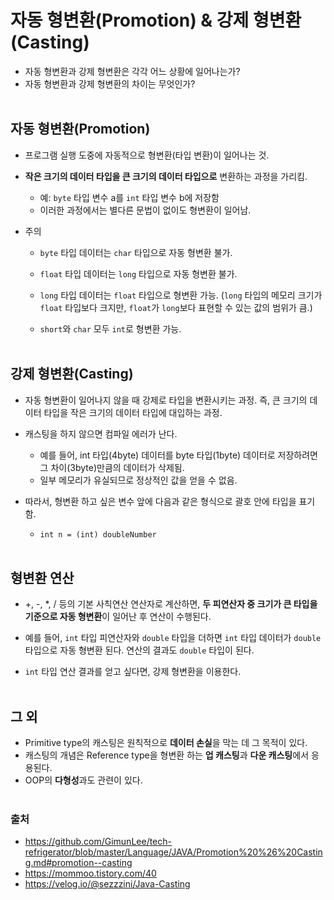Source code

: # 자동 형변환(Promotion) & 강제 형변환(Casting)
- 자동 형변환과 강제 형변환은 각각 어느 상황에 일어나는가?
- 자동 형변환과 강제 형변환의 차이는 무엇인가?
<br></br>

## 자동 형변환(Promotion)
- 프로그램 실행 도중에 자동적으로 형변환(타입 변환)이 일어나는 것.

- **작은 크기의 데이터 타입을 큰 크기의 데이터 타입으로** 변환하는 과정을 가리킴. 
    - 예: `byte` 타입 변수 a를 `int` 타입 변수 b에 저장함
    - 이러한 과정에서는 별다른 문법이 없이도 형변환이 일어남.

- 주의
    - `byte` 타입 데이터는 `char` 타입으로 자동 형변환 불가.

    - `float` 타입 데이터는 `long` 타입으로 자동 형변환 불가.

    - `long` 타입 데이터는 `float` 타입으로 형변환 가능. (`long` 타입의 메모리 크기가 `float` 타입보다 크지만, `float`가 `long`보다 표현할 수 있는 값의 범위가 큼.)

    - `short`와 `char` 모두 `int`로 형변환 가능.
<br></br>

## 강제 형변환(Casting)
- 자동 형변환이 일어나지 않을 때 강제로 타입을 변환시키는 과정. 즉, 큰 크기의 데이터 타입을 작은 크기의 데이터 타입에 대입하는 과정.

- 캐스팅을 하지 않으면 컴파일 에러가 난다.
    - 예를 들어, int 타입(4byte) 데이터를 byte 타입(1byte) 데이터로 저장하려면 그 차이(3byte)만큼의 데이터가 삭제됨.
    - 일부 메모리가 유실되므로 정상적인 값을 얻을 수 없음.

- 따라서, 형변환 하고 싶은 변수 앞에 다음과 같은 형식으로 괄호 안에 타입을 표기함.
    - `int n = (int) doubleNumber`
<br></br>

## 형변환 연산
- +, -, *, / 등의 기본 사칙연산 연산자로 계산하면, **두 피연산자 중 크기가 큰 타입을 기준으로 자동 형변환**이 일어난 후 연산이 수행된다.

- 예를 들어, `int` 타입 피연산자와 `double` 타입을 더하면 `int` 타입 데이터가 `double` 타입으로 자동 형변환 된다. 연산의 결과도 `double` 타입이 된다.

- `int` 타입 연산 결과를 얻고 싶다면, 강제 형변환을 이용한다.
<br></br>

## 그 외
- Primitive type의 캐스팅은 원칙적으로 **데이터 손실**을 막는 데 그 목적이 있다.
- 캐스팅의 개념은 Reference type을 형변환 하는 **업 캐스팅**과 **다운 캐스팅**에서 응용된다.
- OOP의 **다형성**과도 관련이 있다.
<br></br>

### 출처
- https://github.com/GimunLee/tech-refrigerator/blob/master/Language/JAVA/Promotion%20%26%20Casting.md#promotion--casting
- https://mommoo.tistory.com/40
- https://velog.io/@sezzzini/Java-Casting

## JOB ITEM
Reproduce the material above word for word, omitting the picture.

## ANSWER TO THIS EXERCISE
Source code

: # 자동 형변환(Promotion) & 강제 형변환(Casting)
- 자동 형변환과 강제 형변환은 각각 어느 상황에 일어나는가?
- 자동 형변환과 강제 형변환의 차이는 무엇인가?
<br></br>

## 자동 형변환(Promotion)
- 프로그램 실행 도중에 자동적으로 형변환(타입 변환)이 일어나는 것.

- **작은 크기의 데이터 타입을 큰 크기의 데이터 타입으로** 변환하는 과정을 가리킴. 
    - 예: `byte` 타입 변수 a를 `int` 타입 변수 b에 저장함
    - 이러한 과정에서는 별다른 문법이 없이도 형변환이 일어남.

- 주의
    - `byte` 타입 데이터는 `char` 타입으로 자동 형변환 불가.

    - `float` 타입 데이터는 `long` 타입으로 자동 형변환 불가.

    - `long` 타입 데이터는 `float` 타입으로 형변환 가능. (`long` 타입의 메모리 크기가 `float` 타입보다 크지만, `float`가 `long`보다 표현할 수 있는 값의 범위가 큼.)

    - `short`와 `char` 모두 `int`로 형변환 가능.
<br></br>

## 강제 형변환(Casting)
- 자동 형변환이 일어나지 않을 때 강제로 타입을 변환시키는 과정. 즉, 큰 크기의 데이터 타입을 작은 크기의 데이터 타입에 대입하는 과정.

- 캐스팅을 하지 않으면 컴파일 에러가 난다.
    - 예를 들어, int 타입(4byte) 데이터를 byte 타입(1byte) 데이터로 저장하려면 그 차이(3byte)만큼의 데이터가 삭제됨.
    - 일부 메모리가 유실되므로 정상적인 값을 얻을 수 없음.

- 따라서, 형변환 하고 싶은 변수 앞에 다음과 같은 형식으로 괄호 안에 타입을 표기함.
    - `int n = (int) doubleNumber`
<br></br>

## 형변환 연산
- +, -, *, / 등의 기본 사칙연산 연산자로 계산하면, **두 피연산자 중 크기가 큰 타입을 기준으로 자동 형변환**이 일어난 후 연산이 수행된다.

- 예를 들어, `int` 타입 피연산자와 `double` 타입을 더하면 `int` 타입 데이터가 `double` 타입으로 자동 형변환 된다. 연산의 결과도 `double` 타입이 된다.

- `int` 타입 연산 결과를 얻고 싶다면, 강제 형변환을 이용한다.
<br></br>

## 그 외
- Primitive type의 캐스팅은 원칙적으로 **데이터 손실**을 막는 데 그 목적이 있다.
- 캐스팅의 개념은 Reference type을 형변환 하는 **업 캐스팅**과 **다운 캐스팅**에서 응용된다.
- OOP의 **다형성**과도 관련이 있다.
<br></br>

### 출처
- https://github.com/GimunLee/tech-refrigerator/blob/master/Language/JAVA/Promotion%20%26%20Casting.md#promotion--casting
- https://mommoo.tistory.com/40
- https://velog.io/@sezzzini/Java-Casting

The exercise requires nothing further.